Excerto do texto -
__________________________________________________

Primeiro post de 3 DE MAIO DE 2024 > Guiné 61/74 - P25474: Notas de leitura (1688): Factos passados na Costa da Guiné em meados do século XIX (e referidos no Boletim Official do Governo Geral de Cabo Verde, anos 1850 e 1851) (1) (Mário Beja Santos)

Último post da série de 6 DE MAIO DE 2024 > Guiné 61/74 - P25487: Notas de leitura (1689): Não há tesouro literário como este na Guiné-Bissau: uma criança, uma guerra, uma bicicleta (Mário Beja Santos)

sexta-feira, 3 de maio de 2024

Guiné 61/74 - P25474: Notas de leitura (1688): Factos passados na Costa da Guiné em meados do século XIX (e referidos no Boletim Official do Governo Geral de Cabo Verde, anos 1850 e 1851) (1) (Mário Beja Santos)


1. Mensagem do nosso camarada Mário Beja Santos (ex-Alf Mil Inf, CMDT do Pel Caç Nat 52, Missirá, Finete e Bambadinca, 1968/70), com data de 8 de Março de 2024:

Queridos amigos,
Não vale a pena insistir na tecla de que este Boletim Official do Governo Geral de Cabo Verde e da Costa da Guiné só excecionalmente fazia referências ao que se passava no continente, num ponto mal definido que tanto podia ser chamado por Senegâmbia Portuguesa, como Costa de África ou Estabelecimentos de Bissau e Cacheu. Procurando folhear toda a documentação de Boletins em depósito na Biblioteca da Sociedade de Geografia de Lisboa, passou-se a pente fino 1850 e 1851 e estou em crer que o leitor não perderá o seu tempo a tomar notícia das atribuições que um governador-geral da Guiné entregava ao recentemente empossado comandante interino da praça de S. José de Bissau, tenente-coronel Alois de Rolla Dziezaski e ficar informado que chegara um negócio próspero à agricultura da Guiné. a amêndoa de mandobi, a mancarra.

__________________________________________________

A fazer -
**1.** Segundo a nota de leitura, quem era o comandante interino recentemente empossado da praça de S. José de Bissau?
**2.** Reescreva em forma de lista o parágrafo da nota de leitura que começa por «Não vale a pena insistir», mantendo os factos principais.
As linhas que se seguem são material à parte, sem relação com a nota de leitura.

Dados fornecidos -
__________________________________________________

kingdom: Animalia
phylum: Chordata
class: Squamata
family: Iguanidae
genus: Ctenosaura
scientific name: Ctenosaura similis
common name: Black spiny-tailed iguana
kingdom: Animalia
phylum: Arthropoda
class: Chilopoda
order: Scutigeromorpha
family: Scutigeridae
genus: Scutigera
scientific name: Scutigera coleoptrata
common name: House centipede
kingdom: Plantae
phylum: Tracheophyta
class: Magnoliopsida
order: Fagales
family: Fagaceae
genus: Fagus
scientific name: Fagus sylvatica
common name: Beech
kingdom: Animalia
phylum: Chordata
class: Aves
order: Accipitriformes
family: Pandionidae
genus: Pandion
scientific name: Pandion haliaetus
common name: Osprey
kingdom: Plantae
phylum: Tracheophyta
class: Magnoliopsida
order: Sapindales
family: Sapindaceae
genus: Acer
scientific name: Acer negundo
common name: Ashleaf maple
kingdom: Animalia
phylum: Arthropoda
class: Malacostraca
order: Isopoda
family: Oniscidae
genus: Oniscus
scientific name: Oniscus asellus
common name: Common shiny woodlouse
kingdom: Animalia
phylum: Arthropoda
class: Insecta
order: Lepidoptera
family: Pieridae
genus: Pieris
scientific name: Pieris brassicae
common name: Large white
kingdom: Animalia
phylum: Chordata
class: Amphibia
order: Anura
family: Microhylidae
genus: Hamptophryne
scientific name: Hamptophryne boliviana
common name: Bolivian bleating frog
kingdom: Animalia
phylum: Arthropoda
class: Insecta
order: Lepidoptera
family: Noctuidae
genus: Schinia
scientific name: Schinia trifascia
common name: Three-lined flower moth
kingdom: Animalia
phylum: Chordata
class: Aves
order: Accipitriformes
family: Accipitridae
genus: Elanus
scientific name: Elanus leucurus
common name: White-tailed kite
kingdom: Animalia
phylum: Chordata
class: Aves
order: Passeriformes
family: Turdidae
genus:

__________________________________________________

Soluções completas -
**1.** O tenente-coronel Alois de Rolla Dziezaski.

**2.**
- O Boletim Official do Governo Geral de Cabo Verde e da Costa da Guiné só excecionalmente referia o que se passava no continente.
- Essa zona, mal definida, podia chamar-se Senegâmbia Portuguesa, Costa de África ou Estabelecimentos de Bissau e Cacheu.
- Os Boletins de 1850 e 1851 depositados na Biblioteca da Sociedade de Geografia de Lisboa foram examinados a pente fino.
- Um governador-geral da Guiné entregou atribuições ao recém-empossado comandante interino da praça de S. José de Bissau, o tenente-coronel Alois de Rolla Dziezaski.
- Chegou à agricultura da Guiné um negócio próspero: a amêndoa de mandobi, a mancarra.